From the October 26, 1929 issue

Click to view larger imageA GREAT POPULARIZER OF SCIENCE . . .

DR. EDWIN E. SLOSSON, Director of Science Service, died October 15, 1929, at 6:55 p.m.

As a great popularizer of science millions of readers knew Dr. Edwin E. Slosson. He was the man who made chemistry famous for the general public. As leader and inspirer of science’s effort to hand on to the general non-technical reader the fruit of scientific research and knowledge, Dr. Slosson, director of Science Service, inaugurated a new relationship between the man in the laboratory and the man in the street.

Not quite a decade ago when far-seeing scientists and a great newspaperman, the late E.W. Scripps, joined in founding Science Service, the institution for the popularization of science, Dr. Slosson was chosen its editor. Already his book Creative Chemistry was selling like a novel. It gave the ordinary person the romance and facts of this great science that had played an important part in the war. Dr. Slosson’s great energy and ability were thrown into his new task of relating to newspaper readers the facts and implications of all science in such a way that all might understand. And Science Service grew until now millions read its dispatches and articles in newspapers, magazines, and books.
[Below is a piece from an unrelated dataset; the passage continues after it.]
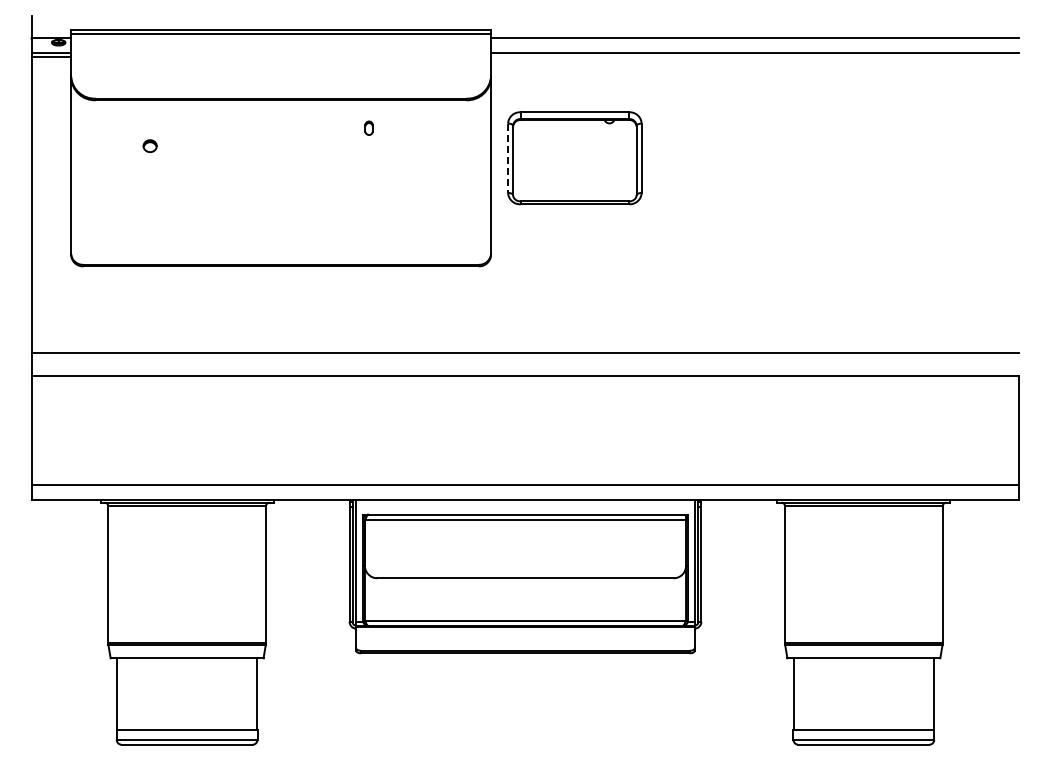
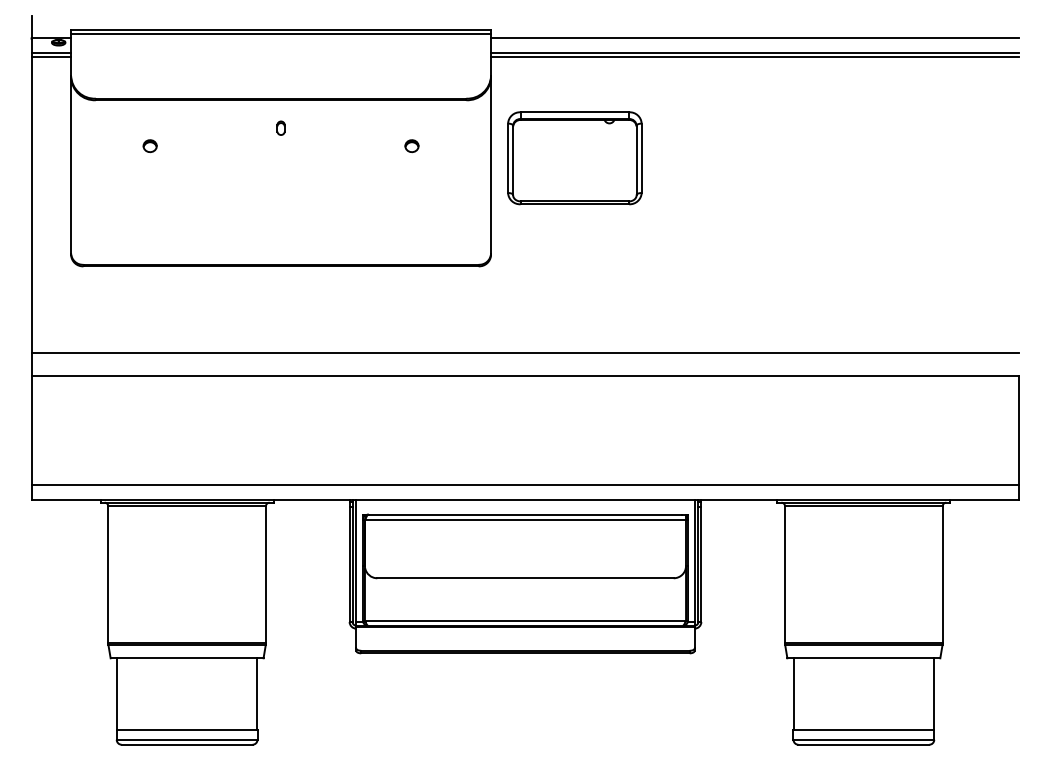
line at (755, 57): none -> present
part at (368, 127) position: (368, 127) -> (280, 127)
part at (411, 146): none -> present
line at (508, 158): dashed -> solid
ANCIENT ARCTIC VILLAGE EXCAVATED

New evidence of man’s prehistoric life in the Arctic has been dug out of the frozen ruins of a very large Eskimo settlement on St. Lawrence Island in the Bering Sea by Henry B. Collins, Jr., archæologist of the Smithsonian Institution, and G. Herman Brandt of Cleveland.

St. Lawrence Island and the Diomede Islands in Bering Strait may be called the metropolises of the prehistoric Arctic, said Mr. Collins, who recently returned from his Alaskan expedition. At these two points the people who lived in the north many centuries ago were especially interested in making their everyday possessions and ceremonial objects beautiful with fine carving. Here, too, ceremonials, the foundation of the social life, flourished most, judging by the quantities of carved ivory objects found.

RADIUM FOR MME. CURIE

For the past few weeks America has been hostess to the greatest woman scientist the world has ever known. Mme. Marie Curie, co-discoverer of radium, came here to accept a second gift of a gram of the precious substance from her friends and admirers in this country.

When the first gram was presented to her, in 1921, she turned it over to the Curie Institute of the University of Paris. The second gram will be given to the Warsaw Cancer Hospital, which since 1921 has rented a gram, Mme. Curie herself paying the rental with the income of a money gift she received with the first gram of radium. Warsaw is Mme. Curie’s native city, although she has worked and lived most of her life in Paris.